Re: [PATCH v5 10/14] sched/cpufreq: Refactor the utilization aggregation method

From: skannan
Date: Tue Jul 31 2018 - 15:31:22 EST


On 2018-07-31 00:59, Quentin Perret wrote:
On Monday 30 Jul 2018 at 12:35:27 (-0700), skannan@xxxxxxxxxxxxxx wrote:
[...]
If it's going to be a different aggregation from what's done for frequency
guidance, I don't see the point of having this inside schedutil. Why not
keep it inside the scheduler files?

This code basically results from a discussion we had with Peter on v4.
Keeping everything centralized can make sense from a maintenance
perspective, I think. That makes it easy to see the impact of any change
to utilization signals for both EAS and schedutil.

In that case, I'd argue it makes more sense to keep the code centralized in the scheduler. The scheduler can let schedutil know about the utilization after it aggregates them. There's no need for a cpufreq governor to know that there are scheduling classes or how many there are. And the scheduler can then choose to aggregate one way for task packing and another way for frequency guidance.

It just seems so weird to have logic that's very essential for task placement to be inside a cpufreq governor.

Also, it seems weird to use a governor's
code when it might not actually be in use. What if someone is using
ondemand, conservative, performance, etc?

Yeah I thought about that too ... I would say that even if you don't
use schedutil, it is probably a fair assumption from the scheduler's
standpoint to assume that somewhat OPPs follow utilization (in a very
loose way). So yes, if you use ondemand with EAS you won't have a
perfectly consistent match between the frequency requests and what EAS
predicts, and that might result in sub-optimal decisions in some cases,
but I'm not sure if we can do anything better at this stage.

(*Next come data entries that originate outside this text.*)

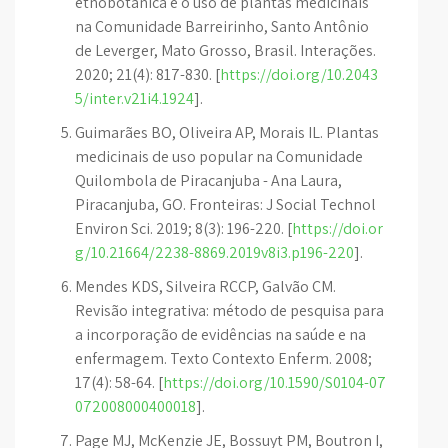
etnobotânica e o uso de plantas medicinais
na Comunidade Barreirinho, Santo Antônio
de Leverger, Mato Grosso, Brasil. Interações.
2020; 21(4): 817-830. [
https://doi.org/10.2043
5/inter.v21i4.1924
].
Guimarães BO, Oliveira AP, Morais IL. Plantas
medicinais de uso popular na Comunidade
Quilombola de Piracanjuba - Ana Laura,
Piracanjuba, GO. Fronteiras: J Social Technol
Environ Sci. 2019; 8(3): 196-220. [
https://doi.or
g/10.21664/2238-8869.2019v8i3.p196-220
].
Mendes KDS, Silveira RCCP, Galvão CM.
Revisão integrativa: método de pesquisa para
a incorporação de evidências na saúde e na
enfermagem. Texto Contexto Enferm. 2008;
17(4): 58-64. [
https://doi.org/10.1590/S0104-07
072008000400018
].
Page MJ, McKenzie JE, Bossuyt PM, Boutron I,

Also, if you do use schedutil, EAS will accurately predict what will be
the frequency _request_, but that gives you no guarantee whatsoever that
you'll actually get it for real (because you're throttled, or because of
thermal capping, or simply because the HW refuses it for some reason ...).

There will be inconsistencies between EAS' predictions and the actual
frequencies, and we have to live with that. The best we can do is make
sure we're at least internally consistent from the scheduler's
standpoint, and that's why I think it can make sense to factorize as
many things as possible with schedutil where applicable.

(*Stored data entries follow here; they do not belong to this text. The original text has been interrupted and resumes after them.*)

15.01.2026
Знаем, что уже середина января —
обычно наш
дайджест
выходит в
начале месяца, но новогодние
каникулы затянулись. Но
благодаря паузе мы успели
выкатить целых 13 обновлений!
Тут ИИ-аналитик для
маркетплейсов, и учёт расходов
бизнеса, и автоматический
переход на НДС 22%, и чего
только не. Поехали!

> + if (type == frequency_util) {
> + /*
> + * Bandwidth required by DEADLINE must always be granted
> + * while, for FAIR and RT, we use blocked utilization of
> + * IDLE CPUs as a mechanism to gracefully reduce the
> + * frequency when no tasks show up for longer periods of
> + * time.
> + *
> + * Ideally we would like to set bw_dl as min/guaranteed
> + * freq and util + bw_dl as requested freq. However,
> + * cpufreq is not yet ready for such an interface. So,
> + * we only do the latter for now.
> + */
> + util += cpu_bw_dl(rq);
> + }

Instead of all this indentation, can't you just return early without doing
the code inside the if?

But then I'll need to duplicate the 'min' below, so not sure if it's
worth it ?

I feel like less indentation where reasonably possible leads to more readability. But I don't have a strong opinion in this specific case.

> +enum schedutil_type {
> + frequency_util,
> + energy_util,
> +};

Please don't use lower case for enums. It's extremely confusing.

Ok, I'll change that in v6.

Thanks.

-Saravana